Simon heißt er im echten Leben. Seine Fursona, sein Alter Ego, heißt Abby the Griffin. Ein Greif, weiß, wie Simons hellblonder Buzzcut. Er trägt eine Zeichnung davon am Schlüsselband um seinen Hals. Neben seinem Teilnehmerausweis, ausgestellt auf Abby the Griffin. Ansonsten ist er in „zivil”. Denn bei weitem nicht jeder Furry hat einen Fursuit, also einen Fellanzug. Die sind nämlich teuer. „7000 bis 8000 Euro kann das schon mal kosten”, sagt Simon.

Offen und herzlich

Am Nebentisch wird es plötzlich laut, Geheule. „Ein Rudel Wölfe”, kommentiert Simon und grinst. Er ist 28 und seit 2011 im Fandom aktiv. „Ich hab das damals in einem Facebook-Post gesehen. Zuerst dachte ich, das ist ein Einzelfall, aber dann habe ich gesehen, das ist eine ganze Community.”

Für ihn hat es gepasst „wie Arsch auf Eimer. Hier fühl ich mich einfach wohl”. Es sei extrem einfach, Freunde zu finden. „Viele sind sozial vielleicht nicht ganz auf der Höhe. Das hat man gemeinsam.” Simon schätzt vor allem, dass hier jeder sein kann, wie er ist.

GEGEBENE ZEILEN ▸
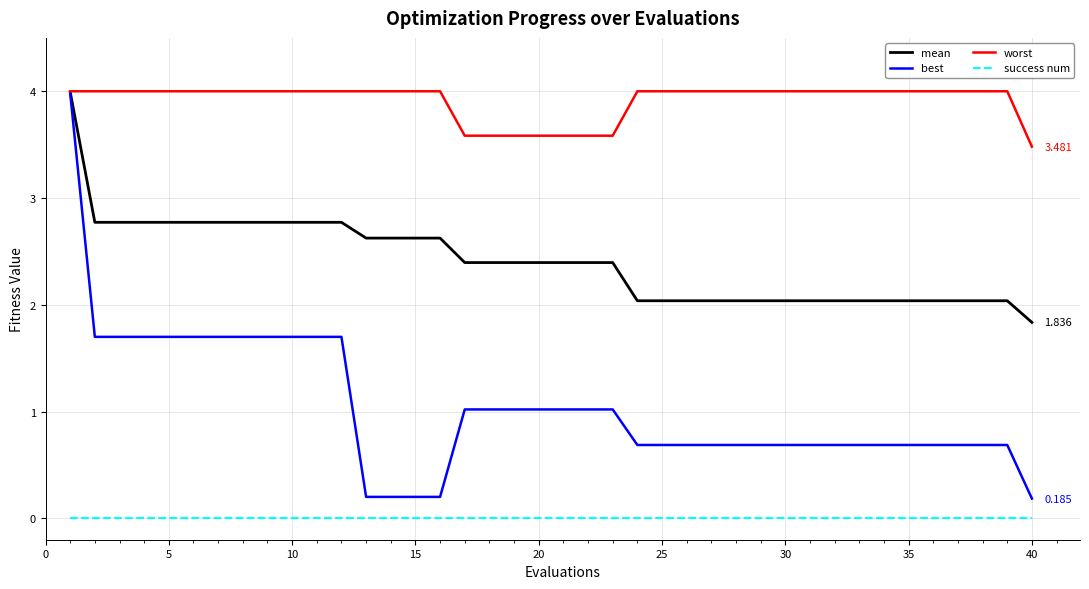

Which series has the widest spread of values?

best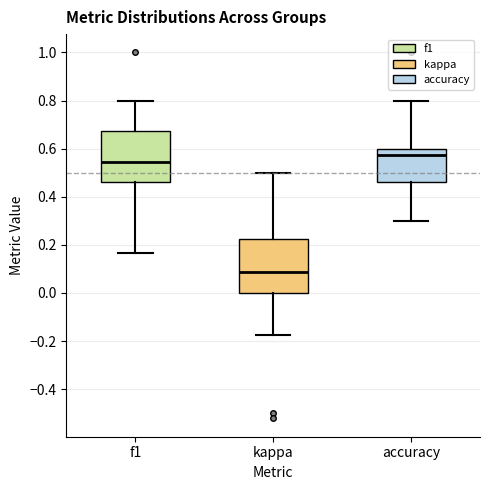

Which box has the lowest median line?

kappa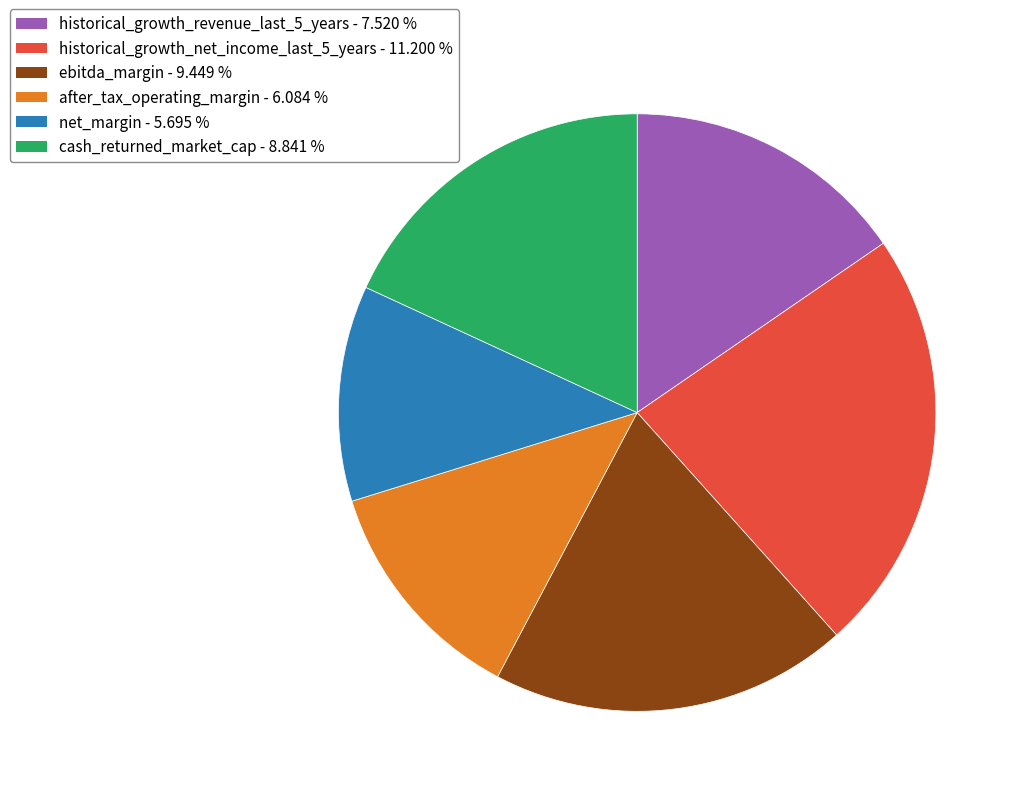

Is the sum of cash_returned_market_cap and net_margin greater than half?

No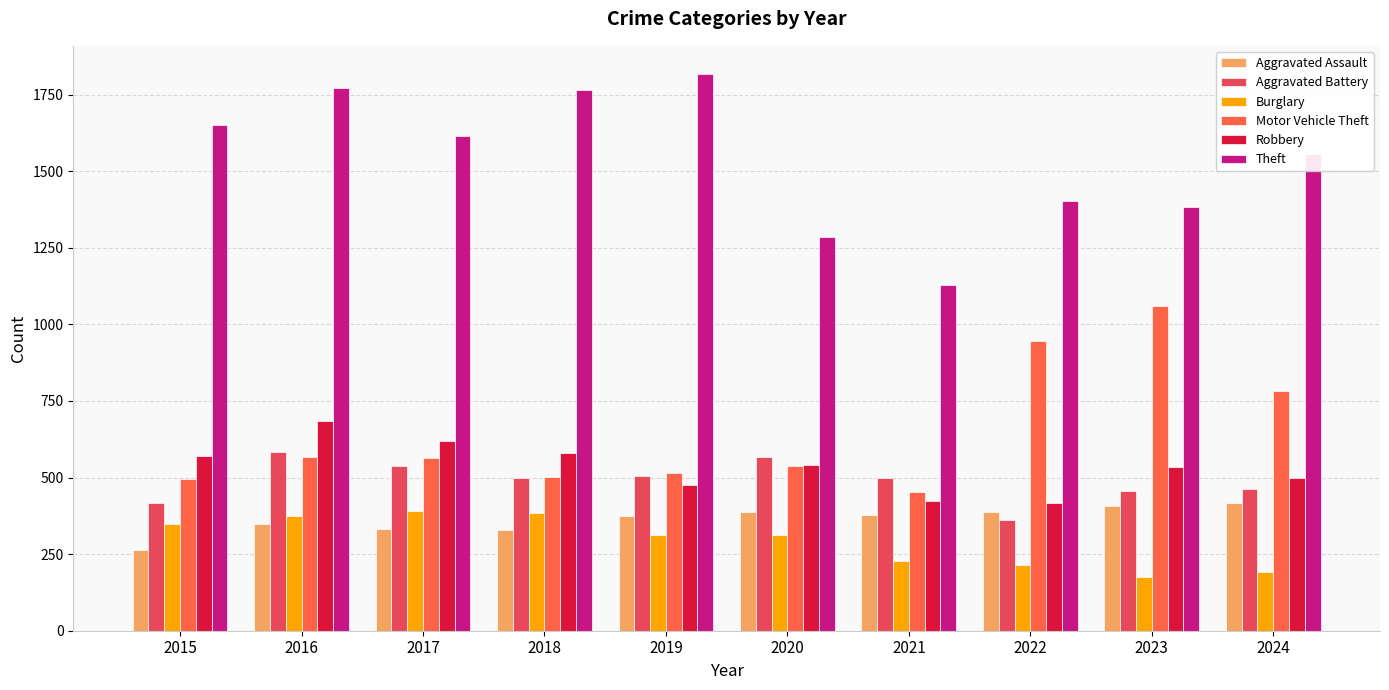

How many bars are there in each group?

6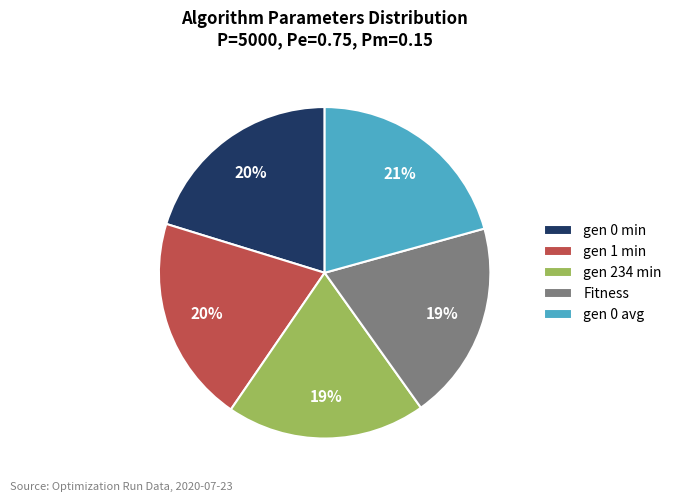

Is there a majority slice in this chart?

No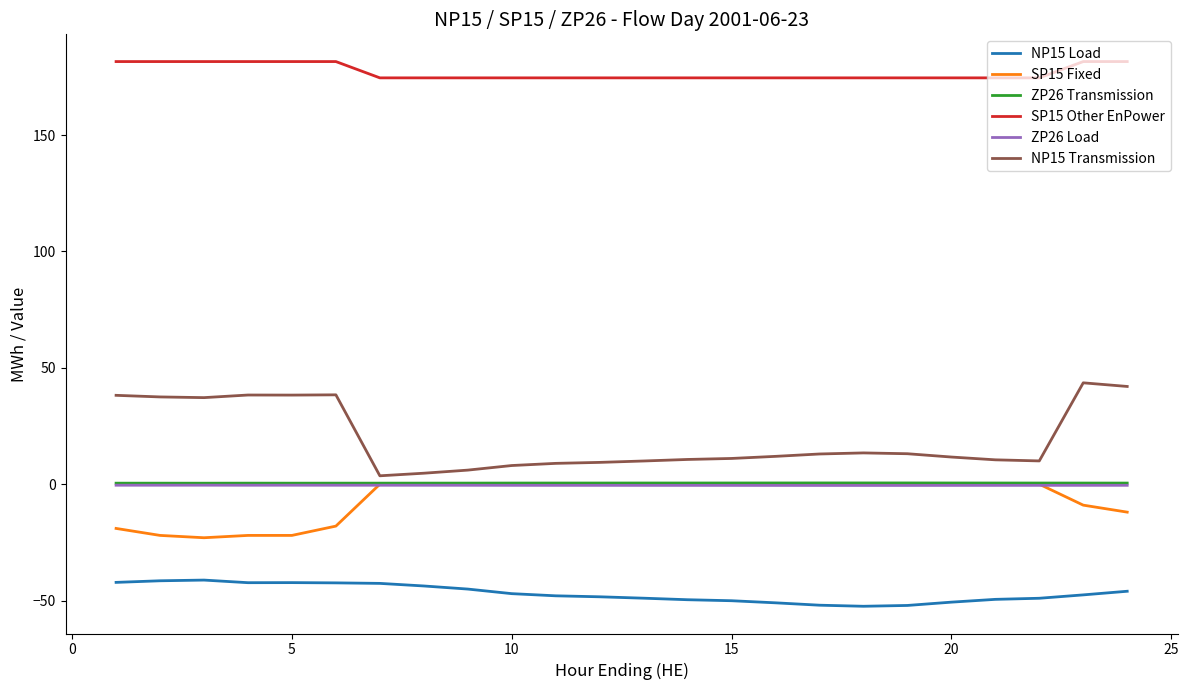

True or false: NP15 Transmission and NP15 Load cross at least once.

False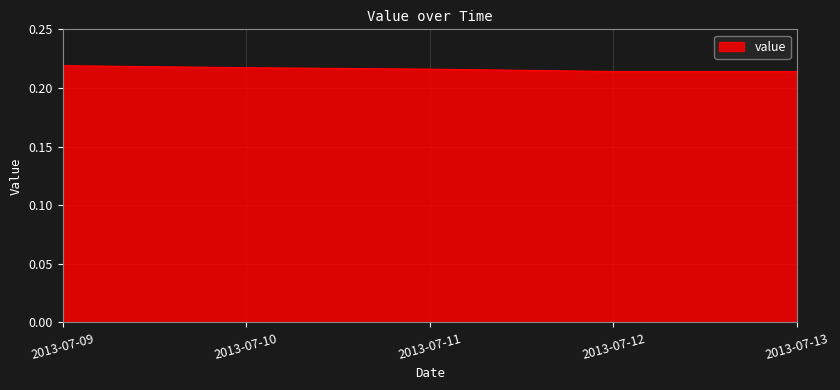

The chart shows a value of 0.1 at 2013-07-12. True or false?

False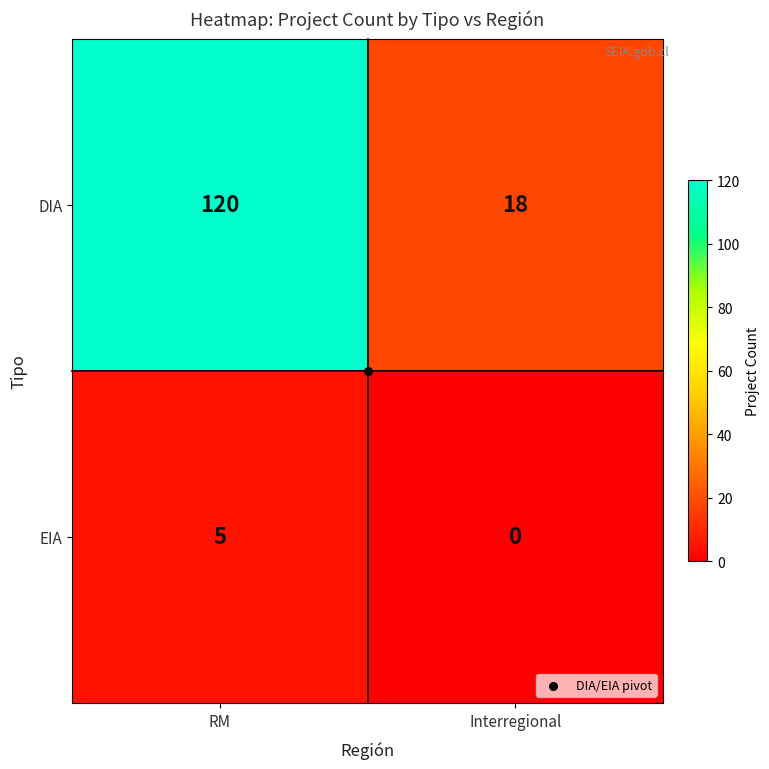

The value of EIA at Interregional is 3. True or false?

False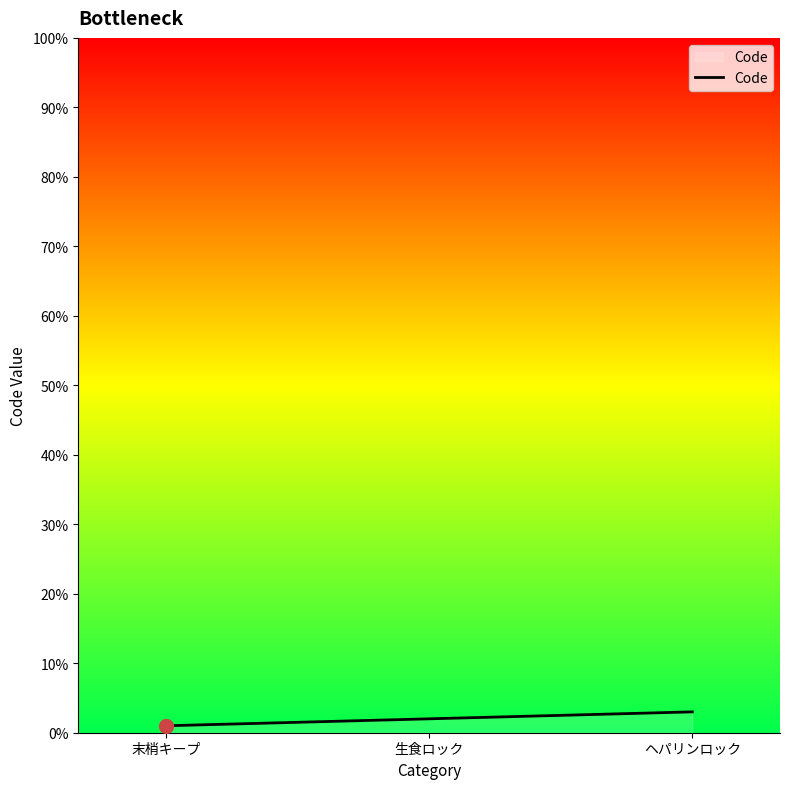

How many lines are shown in the chart?

1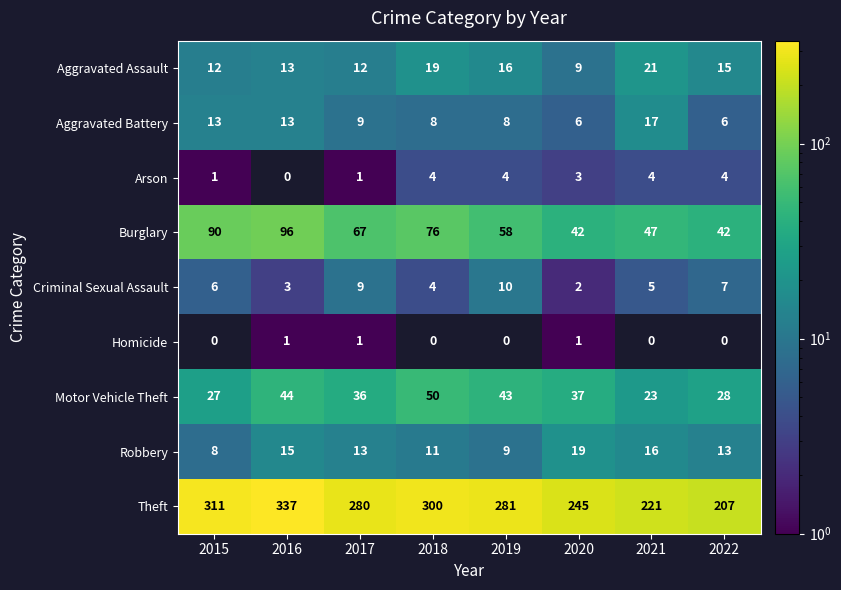

Where does the Aggravated Battery series first go above 9?

2015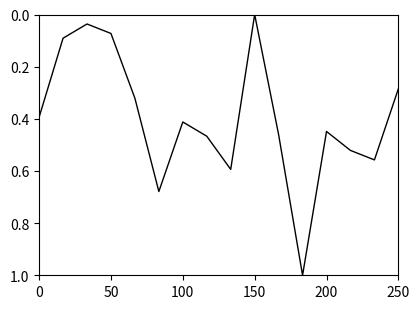

What is the difference between the maximum and minimum values?

1.0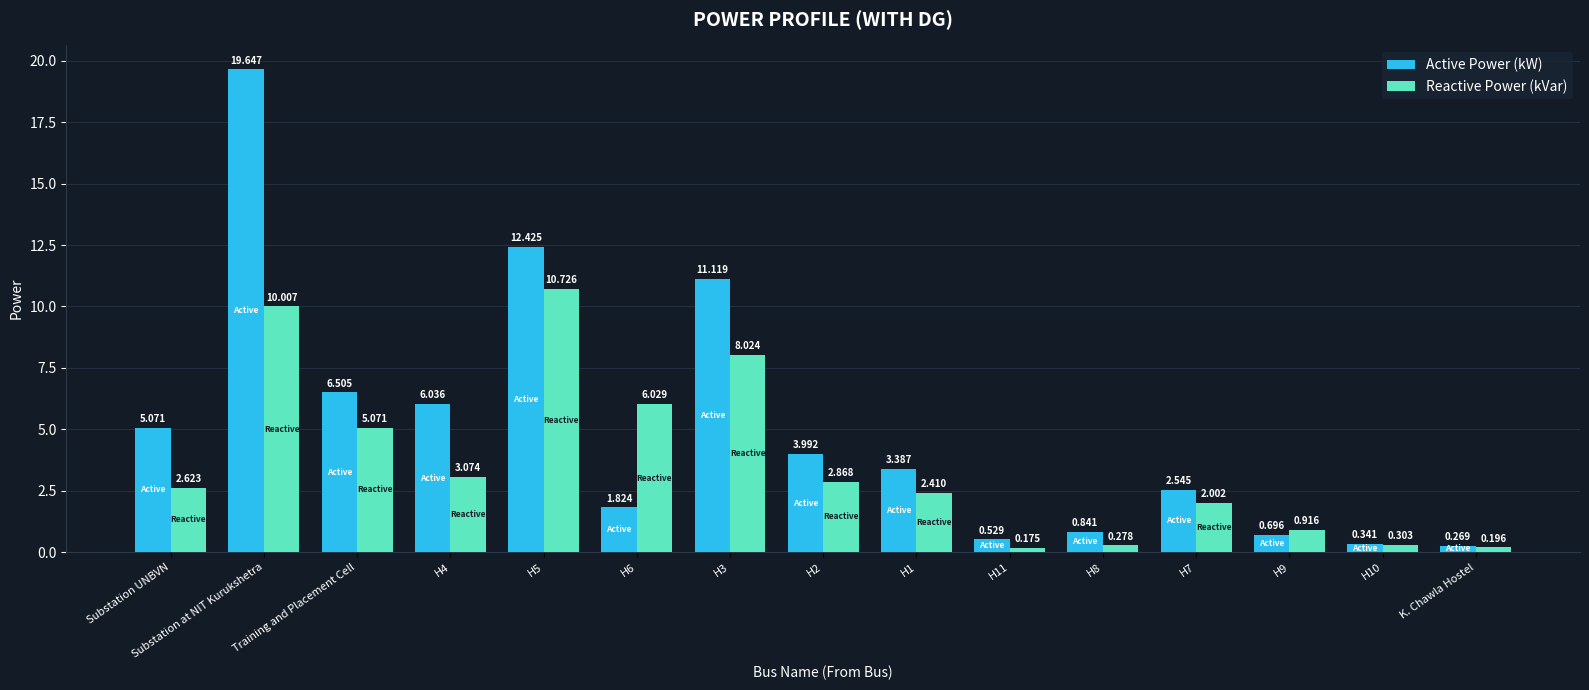

What are all the series names shown in the legend?

Active Power (kW), Reactive Power (kVar)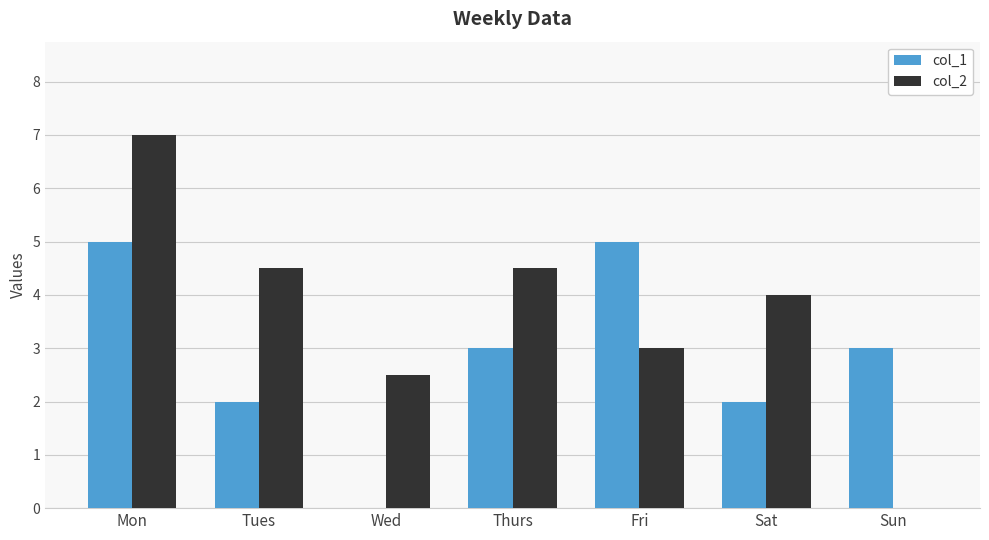

Between Mon and Thurs, which series saw the biggest shift?

col_2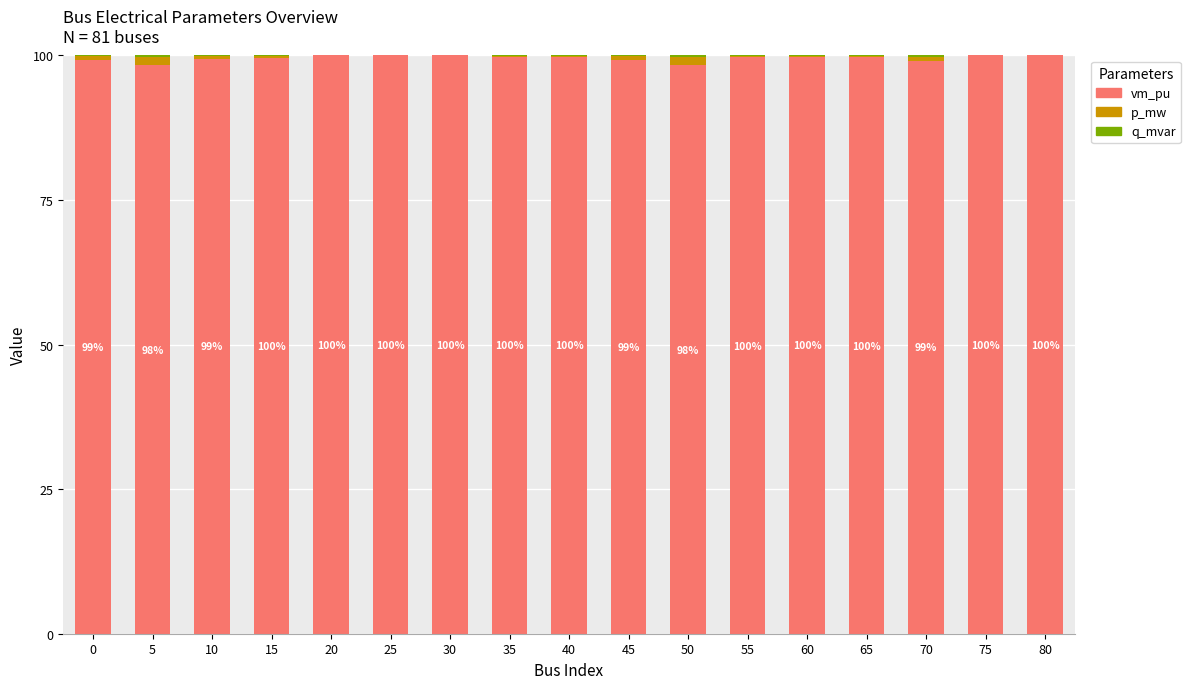

The vm_pu series shows 99.4 at 10. True or false?

True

AUFGABEN ▸
1. Nenne alle Zahlen, die im Text über Simon in Ziffern geschrieben sind, in der Reihenfolge ihres Auftretens.
2. Gib den Abschnitt des Texts über Simon wortgetreu aus, von „Am Nebentisch wird“ bis „wie er ist.“.

LÖSUNGEN ▸
1. 7000, 8000, 28, 2011

2.
Am Nebentisch wird es plötzlich laut, Geheule. „Ein Rudel Wölfe”, kommentiert Simon und grinst. Er ist 28 und seit 2011 im Fandom aktiv. „Ich hab das damals in einem Facebook-Post gesehen. Zuerst dachte ich, das ist ein Einzelfall, aber dann habe ich gesehen, das ist eine ganze Community.”

Für ihn hat es gepasst „wie Arsch auf Eimer. Hier fühl ich mich einfach wohl”. Es sei extrem einfach, Freunde zu finden. „Viele sind sozial vielleicht nicht ganz auf der Höhe. Das hat man gemeinsam.” Simon schätzt vor allem, dass hier jeder sein kann, wie er ist.